A presidente Dilma Rousseff classificou, ontem, de “insinuação” a avaliação de que a nova fase da operação Lava Jato está se aproximando do ex-presidente Luiz Inácio Lula da Silva. Em entrevista no Equador, onde participou da 4ª Cúpula da Comunidade dos Estados Latino-Americanos e Caribenhos (Celac), a presidente voltou a questionar o vazamento de informações da investigação e disse que não responderia a perguntas que ligassem Lula à operação.

“Eu me recuso a responder pergunta desse tipo. Me recuso porque se levanta acusações, se levanta insinuações e não me diz por que, como, quando, onde e a troco do quê? Se alguém falasse a respeito de qualquer um de nós aqui, ‘a nova fase da Lava Jato levanta suspeita sobre você’, e você não soubesse do que é suspeita, como é a suspeita e de onde vem a suspeita, você não acharia extremamente incorreto, do ponto de vista do respeito?”, questionou Dilma Rousseff.

Ainda de acordo com Dilma, para acusar, é preciso ter provas.

“Ao contrário do mundo medieval, o ônus da prova é de quem acusa. Daí por isso o inquérito, toda a investigação”, disse.

Perguntada se a investigação de corrupção na Petrobras pode prejudicar a economia brasileira, Dilma respondeu que essa é a avaliação do Fundo Monetário Internacional (FMI), não a do governo.
“O FMI acha. Eu acho que vocês devem perguntar ao FMI”, disse.

Na semana passada, a presidente Dilma Rousseff disse ter ficado “estarrecida” com as previsões do órgão sobre a economia do país.

Investigações - A nova fase da operação Lava Jato, deflagrada nesta quarta, investiga lavagem de dinheiro com a compra de empreendimentos imobiliários no Guarujá, litoral paulista.

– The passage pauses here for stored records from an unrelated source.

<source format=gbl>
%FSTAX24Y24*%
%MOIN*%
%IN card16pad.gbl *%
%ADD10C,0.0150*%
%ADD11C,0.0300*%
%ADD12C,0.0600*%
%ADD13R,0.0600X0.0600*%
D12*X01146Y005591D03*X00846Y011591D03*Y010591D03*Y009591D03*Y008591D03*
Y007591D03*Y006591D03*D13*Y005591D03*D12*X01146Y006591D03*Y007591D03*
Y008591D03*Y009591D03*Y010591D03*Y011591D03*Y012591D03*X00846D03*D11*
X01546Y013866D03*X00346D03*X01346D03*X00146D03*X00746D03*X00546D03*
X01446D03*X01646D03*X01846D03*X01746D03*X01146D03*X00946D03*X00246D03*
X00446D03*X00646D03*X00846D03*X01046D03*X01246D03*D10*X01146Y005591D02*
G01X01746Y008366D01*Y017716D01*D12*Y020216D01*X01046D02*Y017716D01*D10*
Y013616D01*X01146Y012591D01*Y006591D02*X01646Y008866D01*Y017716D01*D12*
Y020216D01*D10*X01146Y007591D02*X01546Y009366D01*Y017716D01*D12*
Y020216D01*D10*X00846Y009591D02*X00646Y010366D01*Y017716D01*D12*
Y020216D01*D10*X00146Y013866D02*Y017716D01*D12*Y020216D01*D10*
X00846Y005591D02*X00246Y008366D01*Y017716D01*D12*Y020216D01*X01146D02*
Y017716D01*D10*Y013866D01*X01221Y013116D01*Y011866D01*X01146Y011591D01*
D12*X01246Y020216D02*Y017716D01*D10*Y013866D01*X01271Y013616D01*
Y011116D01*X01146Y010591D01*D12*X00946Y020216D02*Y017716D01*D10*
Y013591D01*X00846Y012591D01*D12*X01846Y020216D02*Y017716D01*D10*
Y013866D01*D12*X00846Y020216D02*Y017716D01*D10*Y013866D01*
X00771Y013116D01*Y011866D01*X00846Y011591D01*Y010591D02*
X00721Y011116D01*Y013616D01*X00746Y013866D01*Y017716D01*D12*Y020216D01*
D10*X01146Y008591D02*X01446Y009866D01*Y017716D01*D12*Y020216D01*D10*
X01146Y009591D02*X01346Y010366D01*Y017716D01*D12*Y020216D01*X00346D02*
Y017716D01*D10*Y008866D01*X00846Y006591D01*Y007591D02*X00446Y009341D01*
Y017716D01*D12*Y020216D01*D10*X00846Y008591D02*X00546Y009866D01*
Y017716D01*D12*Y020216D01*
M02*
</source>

Três pessoas foram presas, e a Polícia Federal apura se imóveis que pertenciam à cooperativa Bancoop e foram transferidos para a empreiteira OAS foram usados como repasse de propina.

Brasil piora no ranking de percepção da corrupção

O Brasil piorou no ranking internacional de percepção da corrupção divulgado ontem pela ONG Transparência Internacional. O país caiu sete posições em comparação ao ano anterior e ocupa o 76° lugar na lista de 2015. O Brasil foi o país que teve a maior queda, de acordo com a organização. O índice avalia a percepção sobre a corrupção do setor público em 168 países.

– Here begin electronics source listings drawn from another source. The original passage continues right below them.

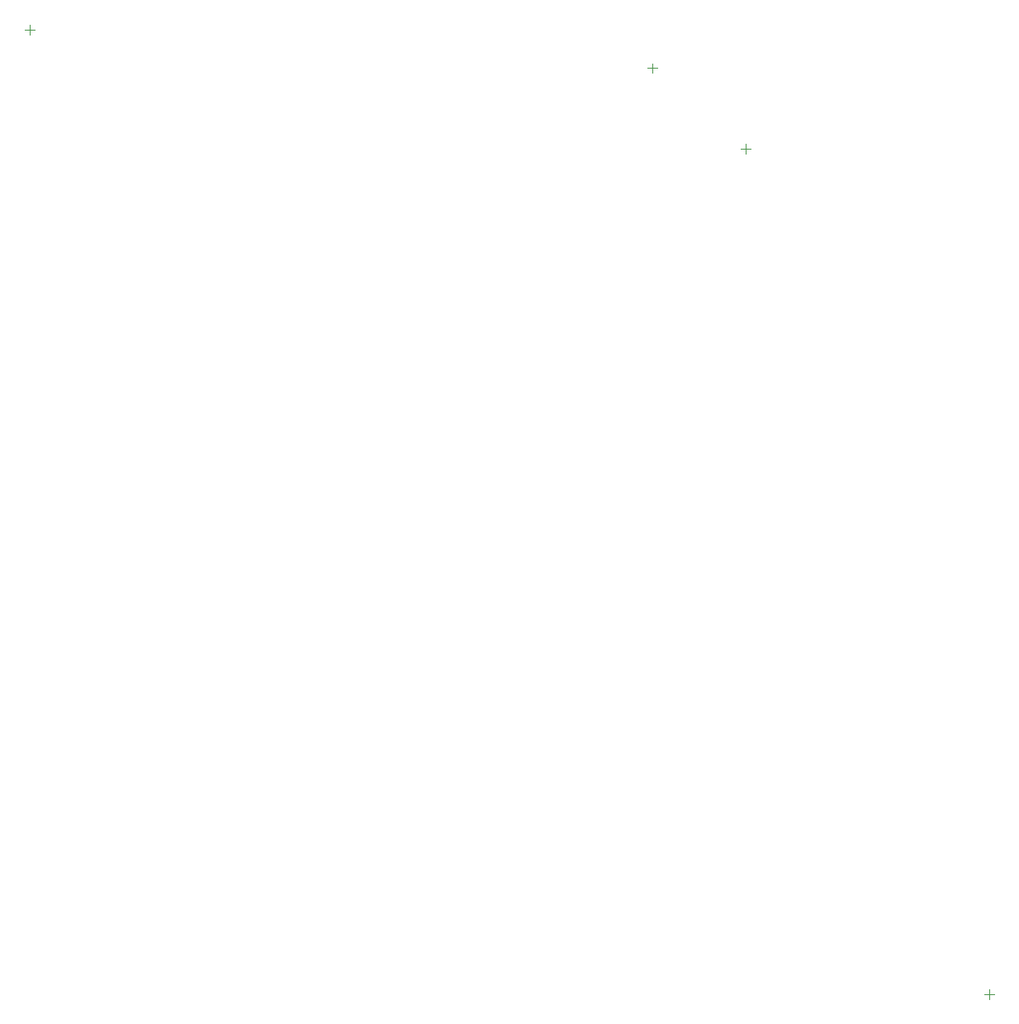
<source format=gbr>
G04*
G04 #@! TF.GenerationSoftware,Altium Limited,Altium Designer,23.0.1 (38)*
G04*
G04 Layer_Color=0*
%FSLAX25Y25*%
%MOIN*%
G70*
G04*
G04 #@! TF.SameCoordinates,96643D2F-BE8E-4E12-8B93-A60CB91944C5*
G04*
G04*
G04 #@! TF.FilePolarity,Positive*
G04*
G01*
G75*
%ADD46C,0.00394*%
D46*
X295000Y441532D02*
Y445469D01*
X293032Y443500D02*
X296969D01*
X431000Y68032D02*
Y71969D01*
X429032Y70000D02*
X432969D01*
X332500Y409031D02*
Y412968D01*
X330532Y411000D02*
X334469D01*
X41532Y459000D02*
X45469D01*
X43500Y457031D02*
Y460968D01*
M02*

</source>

Na escala que vai de zero (mais corrupto) a 100 (menos corrupto), o Brasil aparece com 38 pontos. O país onde a população tem a menor percepção de corrupção é a Dinamarca, que aparece no topo da lista pelo segundo ano consecutivo.

Em seguida estão a Finlândia e Suécia. Os países com piores avaliações são a Coreia do Norte e Somália.

“O Brasil foi quem teve a maior queda, perdendo 5 pontos e descendo 7 posições, para o 76º lugar. O escândalo da Petrobras, atualmente em curso, levou as pessoas às ruas em 2015 e o início do processo judicial poderá ajudar o Brasil a frear a corrupção”, registra o comunicado da ONG Transparência Internacional.

Segundo o relatório, os países com melhor desempenho têm características como alto nível de liberdade de imprensa, acesso a informação sobre orçamento público, sistemas judiciários que não diferenciam ricos e pobres, e que são realmente independentes das outras esferas do governo.